(Texto fornecido):
● ● ●

De início ficou um pouco confuso, mas foi-lhe explicado o que acontecera, as razões da sua detenção e que, naturalmente, se contava com ele, dali em diante. Ficou outro. Foi tomar um banho e juntou-se-nos, com uma alegria genuína.

Perdi-o de vista durante o dia mas, ao final da tarde, venho a encontrá-lo na RTP, objectivo estratégico que a nossa unidade ocupara nessa noite. Tinha sido, entretanto, encarregado da segurança da entrada dos estúdios de televisão, com um grupo de soldados cadetes.

Quando se aproximou a hora da chegada à RTP da Junta de Salvação Nacional, para fazer a sua proclamação ao país, o Ramos montou aquela que viria a ser a guarda de honra para a chegada de Spínola, Costa Gomes e os outros membros do novo poder. Por curiosidade, confesso, para poder estar presente nessa ocasião com laivos de histórica, juntei-me a ele na entrada da RTP, onde, à época, havia uma bomba de gasolina. Como eu era aspirante e ele tenente, fiquei sob o seu episódico comando, para o exercício de protocolo militar que se iria seguir.

O grupo de cinco ou seis soldados cadetes que compunham a “tropa” do Ramos, que passei a “subcomandar”, estava num estado de cansaço que não augurava uma grande dignidade ao momento que se iria seguir. Bom conhecedor da poda militar, o Ramos relembrou a todos a forma de proceder na cerimónia de apresentação de armas.

● ● ●

(Listagem de dados):
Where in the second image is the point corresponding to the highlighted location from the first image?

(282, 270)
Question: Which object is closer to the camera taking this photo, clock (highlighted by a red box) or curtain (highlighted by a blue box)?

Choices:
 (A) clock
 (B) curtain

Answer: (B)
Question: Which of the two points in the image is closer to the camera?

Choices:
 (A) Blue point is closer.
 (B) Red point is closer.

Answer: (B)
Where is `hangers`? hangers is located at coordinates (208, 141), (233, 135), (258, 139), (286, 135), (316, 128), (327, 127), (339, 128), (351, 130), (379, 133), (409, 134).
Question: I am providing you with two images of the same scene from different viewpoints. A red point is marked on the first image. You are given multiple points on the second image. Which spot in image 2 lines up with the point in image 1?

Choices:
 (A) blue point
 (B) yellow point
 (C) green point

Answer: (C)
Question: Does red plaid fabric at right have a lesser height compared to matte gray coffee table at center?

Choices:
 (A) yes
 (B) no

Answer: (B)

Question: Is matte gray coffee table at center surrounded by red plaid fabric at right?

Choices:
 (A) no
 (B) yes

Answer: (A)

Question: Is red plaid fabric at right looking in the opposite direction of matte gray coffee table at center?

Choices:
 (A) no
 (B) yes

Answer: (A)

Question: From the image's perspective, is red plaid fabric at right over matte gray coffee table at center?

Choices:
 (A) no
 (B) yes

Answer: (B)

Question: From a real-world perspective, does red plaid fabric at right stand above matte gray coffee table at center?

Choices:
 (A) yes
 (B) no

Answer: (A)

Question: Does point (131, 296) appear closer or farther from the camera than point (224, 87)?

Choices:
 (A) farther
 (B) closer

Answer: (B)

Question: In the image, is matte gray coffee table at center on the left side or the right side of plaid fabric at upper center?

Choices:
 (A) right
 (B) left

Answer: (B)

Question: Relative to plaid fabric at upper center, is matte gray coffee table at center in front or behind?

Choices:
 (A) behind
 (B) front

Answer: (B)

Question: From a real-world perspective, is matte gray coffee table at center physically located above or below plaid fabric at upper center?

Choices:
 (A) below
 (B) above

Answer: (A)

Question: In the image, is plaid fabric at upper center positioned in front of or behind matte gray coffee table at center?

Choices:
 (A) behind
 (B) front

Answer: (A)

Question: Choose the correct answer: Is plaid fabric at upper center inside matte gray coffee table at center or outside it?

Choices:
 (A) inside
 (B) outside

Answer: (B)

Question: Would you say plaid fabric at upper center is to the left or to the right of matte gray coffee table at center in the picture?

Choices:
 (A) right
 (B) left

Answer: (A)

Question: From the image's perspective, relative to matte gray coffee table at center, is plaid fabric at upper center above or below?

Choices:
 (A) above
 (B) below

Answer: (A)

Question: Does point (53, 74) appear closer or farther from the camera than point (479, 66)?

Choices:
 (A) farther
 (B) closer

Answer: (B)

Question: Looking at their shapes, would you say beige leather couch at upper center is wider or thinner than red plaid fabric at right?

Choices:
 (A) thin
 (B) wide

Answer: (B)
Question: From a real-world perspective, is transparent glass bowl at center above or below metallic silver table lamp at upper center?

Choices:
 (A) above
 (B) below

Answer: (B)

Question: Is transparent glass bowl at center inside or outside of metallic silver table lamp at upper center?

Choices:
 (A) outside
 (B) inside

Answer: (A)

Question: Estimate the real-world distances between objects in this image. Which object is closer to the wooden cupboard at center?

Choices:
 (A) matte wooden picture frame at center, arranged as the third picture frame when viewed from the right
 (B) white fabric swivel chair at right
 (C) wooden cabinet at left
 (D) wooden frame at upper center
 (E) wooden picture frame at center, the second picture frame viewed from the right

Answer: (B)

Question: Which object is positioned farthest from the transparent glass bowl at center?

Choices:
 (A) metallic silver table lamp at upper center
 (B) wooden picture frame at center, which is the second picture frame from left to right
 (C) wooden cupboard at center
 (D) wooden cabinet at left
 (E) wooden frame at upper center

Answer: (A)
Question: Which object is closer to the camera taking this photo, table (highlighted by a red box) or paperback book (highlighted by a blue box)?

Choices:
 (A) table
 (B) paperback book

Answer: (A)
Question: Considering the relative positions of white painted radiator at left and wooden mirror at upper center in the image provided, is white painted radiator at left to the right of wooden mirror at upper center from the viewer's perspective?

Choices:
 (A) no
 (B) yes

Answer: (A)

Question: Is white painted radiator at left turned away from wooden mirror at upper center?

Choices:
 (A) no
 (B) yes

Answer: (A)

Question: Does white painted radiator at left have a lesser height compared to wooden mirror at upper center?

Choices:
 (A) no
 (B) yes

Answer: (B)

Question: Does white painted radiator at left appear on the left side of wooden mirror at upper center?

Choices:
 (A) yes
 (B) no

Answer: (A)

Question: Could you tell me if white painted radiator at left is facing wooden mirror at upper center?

● ● ●

(Problema): Reescreva o trecho do texto de "O grupo de cinco" a "apresentação de armas.", substituindo "cansaço" por "exaustão".

(Resolução):
O grupo de cinco ou seis soldados cadetes que compunham a “tropa” do Ramos, que passei a “subcomandar”, estava num estado de exaustão que não augurava uma grande dignidade ao momento que se iria seguir. Bom conhecedor da poda militar, o Ramos relembrou a todos a forma de proceder na cerimónia de apresentação de armas.